The moment your system spans machines, physics gets a vote. The CAP theorem, consistency choices, and how data is partitioned and replicated across nodes.
Why: in a distributed system a network partition (nodes unable to talk) will happen, and the CAP theorem says that when it does you must choose between consistency (every read sees the latest write) and availability (every request gets a response) — you cannot have both during a partition. When: decide per system whether stale-but-available or consistent-but-unavailable is correct (a bank balance vs. a social feed differ). Where: this is the fundamental trade-off behind every distributed data decision.
CAP: during a network Partition, you must choose Consistency OR Availability.
(Partition tolerance isn't optional in a distributed system — networks fail.)
CP stay CONSISTENT, refuse requests you can't serve correctly
-> e.g. a bank ledger: better unavailable than wrong
AP stay AVAILABLE, serve possibly-stale data, reconcile later
-> e.g. a social feed: better slightly stale than down
Not "which is better" — which is CORRECT for this data. Choose deliberately.Why: "consistency" is not binary — it ranges from strong (every read reflects the latest write, simple to reason about but costly and lower-availability) to eventual (replicas converge over time, high availability and scale, but reads can be stale) — and most large systems pick eventual where they can. When: use strong consistency where correctness demands it (money, inventory counts), eventual where availability and scale matter more. Where: this is the same trade-off as CQRS’s eventual consistency, now at the data-store level.
STRONG ◄─────────────────────────────────────────────► EVENTUAL
every read = latest write replicas converge "eventually"
easy to reason about highly available + scalable
costly, lower availability reads can be briefly stale
Money, stock counts -> lean strong
Feeds, view counts, caches -> eventual is fine (and much cheaper to scale)
Push toward eventual wherever correctness allows — it's what scales.Why: to scale data beyond one machine you partition (shard) it — split it across nodes by a key so each holds a subset — and to survive failures you replicate it — keep copies on multiple nodes.
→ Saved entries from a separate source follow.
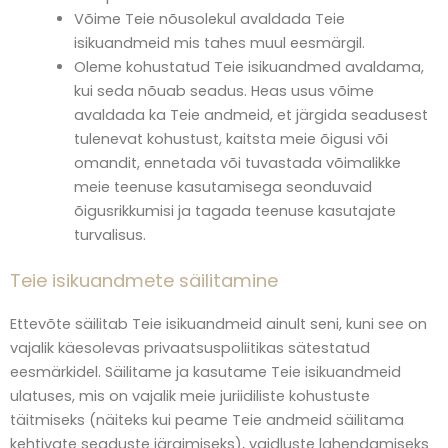
Võime Teie nõusolekul avaldada Teie
isikuandmeid mis tahes muul eesmärgil.
Oleme kohustatud Teie isikuandmed avaldama,
kui seda nõuab seadus. Heas usus võime
avaldada ka Teie andmeid, et järgida seadusest
tulenevat kohustust, kaitsta meie õigusi või
omandit, ennetada või tuvastada võimalikke
meie teenuse kasutamisega seonduvaid
õigusrikkumisi ja tagada teenuse kasutajate
turvalisus.
Teie isikuandmete säilitamine
Ettevõte säilitab Teie isikuandmeid ainult seni, kuni see on
vajalik käesolevas privaatsuspoliitikas sätestatud
eesmärkidel. Säilitame ja kasutame Teie isikuandmeid
ulatuses, mis on vajalik meie juriidiliste kohustuste
täitmiseks (näiteks kui peame Teie andmeid säilitama
kehtivate seaduste järgimiseks), vaidluste lahendamiseks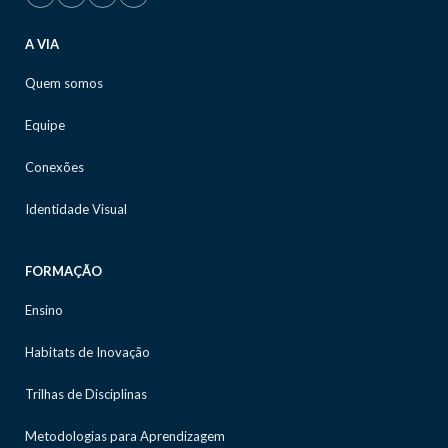
A VIA
Quem somos
Equipe
Conexões
Identidade Visual
FORMAÇÃO
Ensino
Habitats de Inovação
Trilhas de Disciplinas
Metodologias para Aprendizagem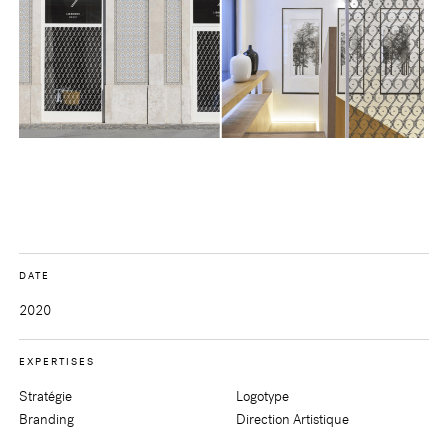
DATE
2020
EXPERTISES
Stratégie
Logotype
Branding
Direction Artistique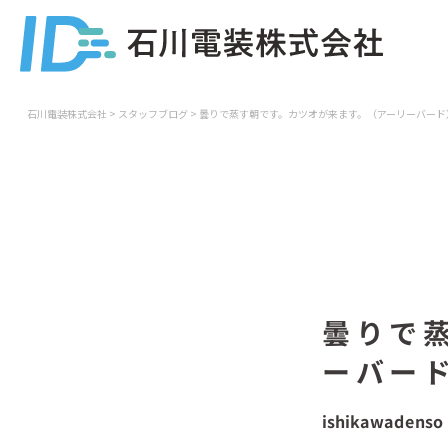
石川電装株式会社
>
スタッフブログ
>
曇りで蒸す朝です。カツオが来ます。（アーリーバード
曇りで
ーバー
ishikawadenso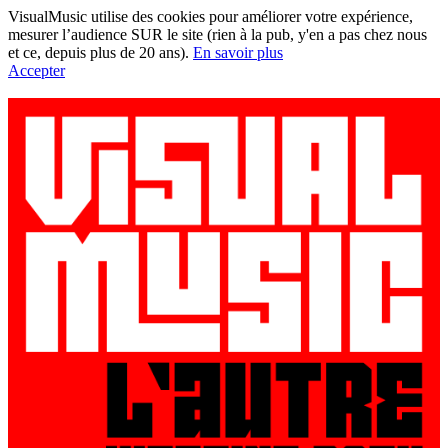
VisualMusic utilise des cookies pour améliorer votre expérience,
mesurer l’audience SUR le site (rien à la pub, y'en a pas chez nous
et ce, depuis plus de 20 ans).
En savoir plus
Accepter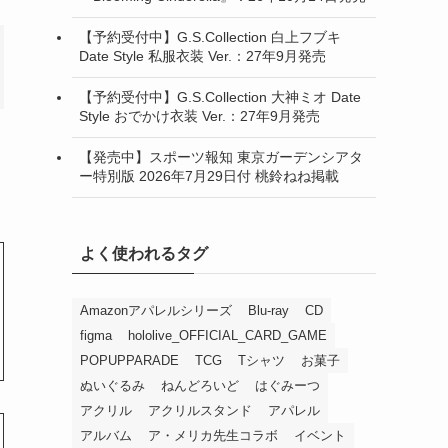
【予約受付中】G.S.Collection 白上フブキ
Date Style 私服衣装 Ver.：27年9月発売
【予約受付中】G.S.Collection 大神ミオ Date
Style おでかけ衣装 Ver.：27年9月発売
【発売中】スポーツ報知 東京ガーデンシアタ
ー特別版 2026年7月29日付 桃鈴ねね掲載
よく使われるタグ
Amazonアパレルシリーズ
Blu-ray
CD
figma
hololive_OFFICIAL_CARD_GAME
POPUPPARADE
TCG
Tシャツ
お菓子
ぬいぐるみ
ねんどろいど
はぐみーつ
アクリル
アクリルスタンド
アパレル
アルバム
ア・メリカ先生コラボ
イベント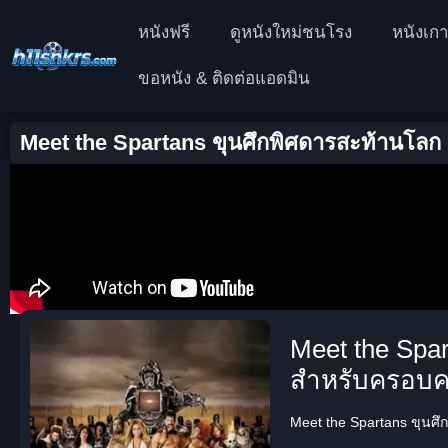
หนังฟรี
ดูหนังใหม่ชนโรง
หนังเกา
ขอหนัง & ติดต่อแอดมิน
Meet the Spartans ขุนศึกพิศดารสะท้านโลก 
Meet the Spa
สำหรับครอบค
Meet the Spartans ขุนศึก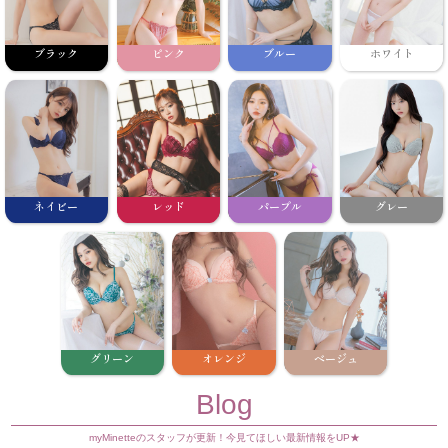
ブラック
ピンク
ブルー
ホワイト
ネイビー
レッド
パープル
グレー
グリーン
オレンジ
ベージュ
Blog
myMinetteのスタッフが更新！今見てほしい最新情報をUP★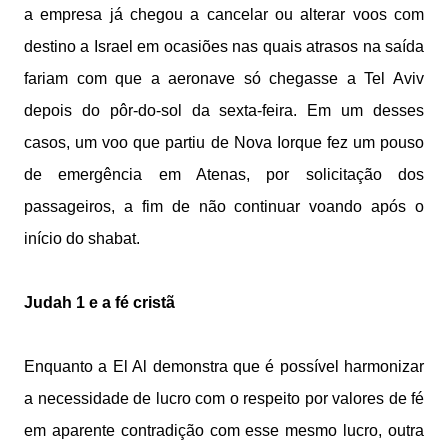
a empresa já chegou a cancelar ou alterar voos com
destino a Israel em ocasiões nas quais atrasos na saída
fariam com que a aeronave só chegasse a Tel Aviv
depois do pôr-do-sol da sexta-feira. Em um desses
casos, um voo que partiu de Nova Iorque fez um pouso
de emergência em Atenas, por solicitação dos
passageiros, a fim de não continuar voando após o
início do shabat.
Judah 1 e a fé cristã
Enquanto a El Al demonstra que é possível harmonizar
a necessidade de lucro com o respeito por valores de fé
em aparente contradição com esse mesmo lucro, outra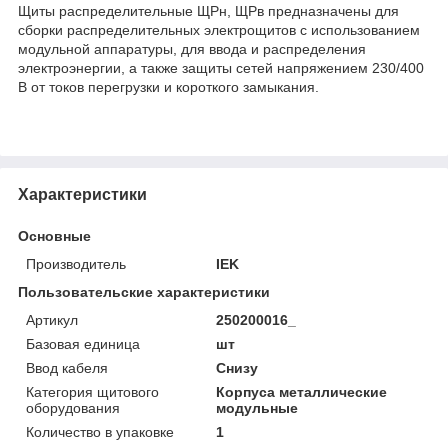
Щиты распределительные ЩРн, ЩРв предназначены для
сборки распределительных электрощитов с использованием
модульной аппаратуры, для ввода и распределения
электроэнергии, а также защиты сетей напряжением 230/400
В от токов перегрузки и короткого замыкания.
Характеристики
Основные
Производитель
IEK
Пользовательские характеристики
Артикул
250200016_
Базовая единица
шт
Ввод кабеля
Снизу
Категория щитового
Корпуса металлические
оборудования
модульные
Количество в упаковке
1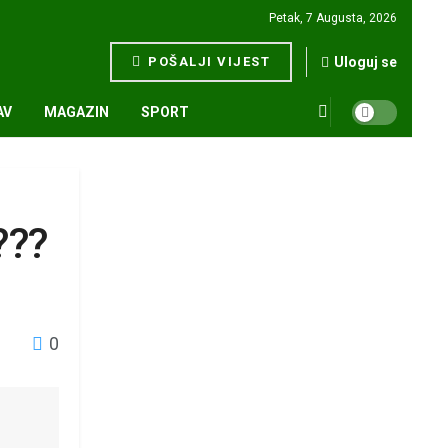
Petak, 7 Augusta, 2026
POŠALJI VIJEST
Uloguj se
AV
MAGAZIN
SPORT
???
0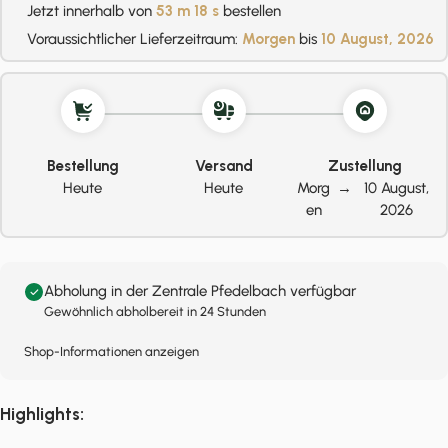
Jetzt innerhalb von
53 m
17 s
bestellen
Voraussichtlicher Lieferzeitraum:
Morgen
bis
10 August, 2026
Bestellung
Versand
Zustellung
Heute
Heute
Morg
→
10 August,
en
2026
Abholung in der Zentrale Pfedelbach verfügbar
Gewöhnlich abholbereit in 24 Stunden
Shop-Informationen anzeigen
Highlights: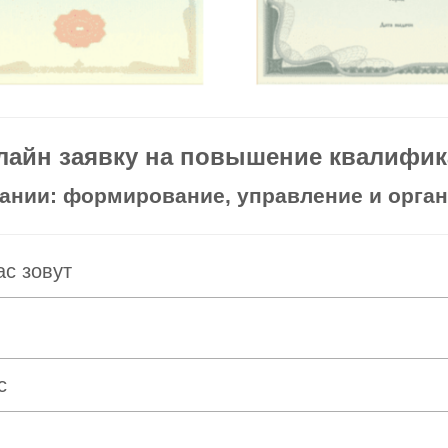
лайн заявку на повышение квалифика
ании: формирование, управление и орган
ас зовут
с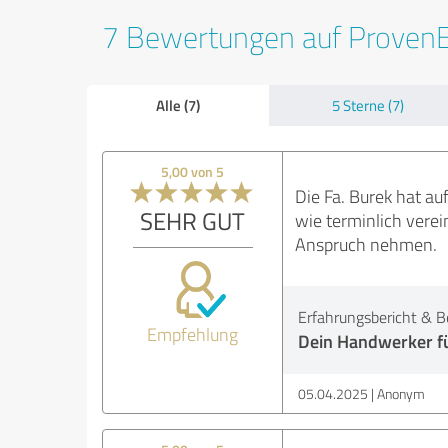
7 Bewertungen auf Proven
Alle (7)
5 Sterne (7)
5,00 von 5
Die Fa. Burek hat au
SEHR GUT
wie terminlich verei
Anspruch nehmen.
Erfahrungsbericht & B
Empfehlung
Dein Handwerker f
05.04.2025
Anonym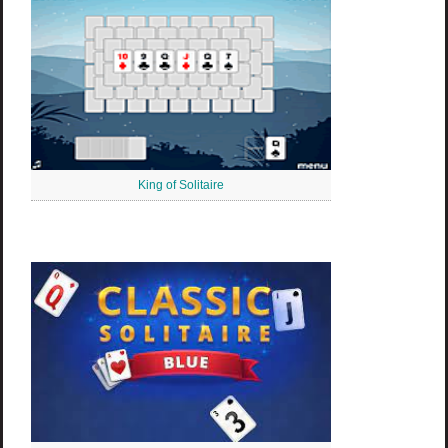
King of Solitaire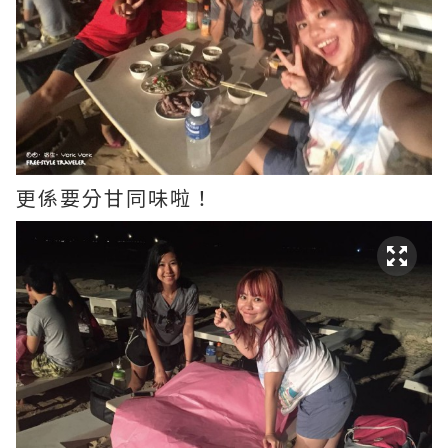
更係要分甘同味啦！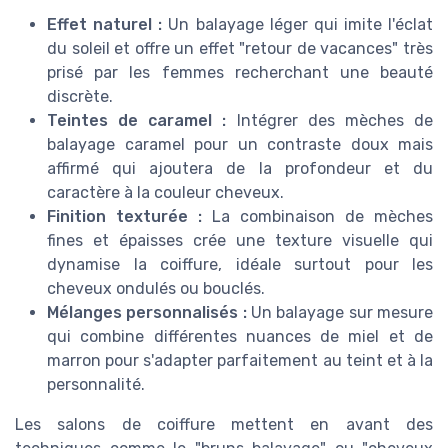
Effet naturel :
Un balayage léger qui imite l'éclat
du soleil et offre un effet "retour de vacances" très
prisé par les femmes recherchant une beauté
discrète.
Teintes de caramel :
Intégrer des mèches de
balayage caramel pour un contraste doux mais
affirmé qui ajoutera de la profondeur et du
caractère à la couleur cheveux.
Finition texturée :
La combinaison de mèches
fines et épaisses crée une texture visuelle qui
dynamise la coiffure, idéale surtout pour les
cheveux ondulés ou bouclés.
Mélanges personnalisés :
Un balayage sur mesure
qui combine différentes nuances de miel et de
marron pour s'adapter parfaitement au teint et à la
personnalité.
Les salons de coiffure mettent en avant des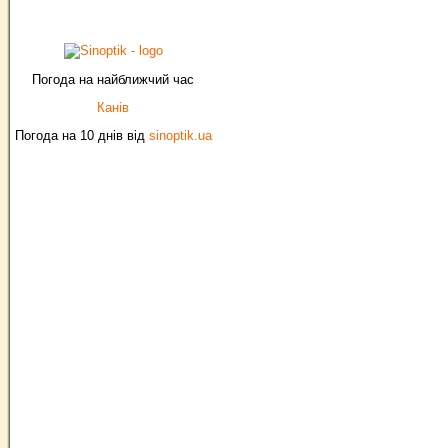
Погода на найближчий час
Канів
Погода на 10 днів від
sinoptik.ua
When: shard for scale (choose a key that spreads load evenly and avoids hot spots), replicate for availability and read throughput. Where: these two mechanisms, and the consistency choices around keeping replicas in sync, underlie every distributed database.
PARTITIONING (sharding) — split data for SCALE:
users A-H ─► node 1 users I-P ─► node 2 users Q-Z ─► node 3
(choose a shard key that spreads load evenly; beware "hot" keys)
REPLICATION — copy data for AVAILABILITY + read throughput:
node 1 (primary) ──replicates──► replica ──► replica
(a replica takes over if the primary dies; reads can fan out)
Keeping replicas in sync is where the consistency choice bites.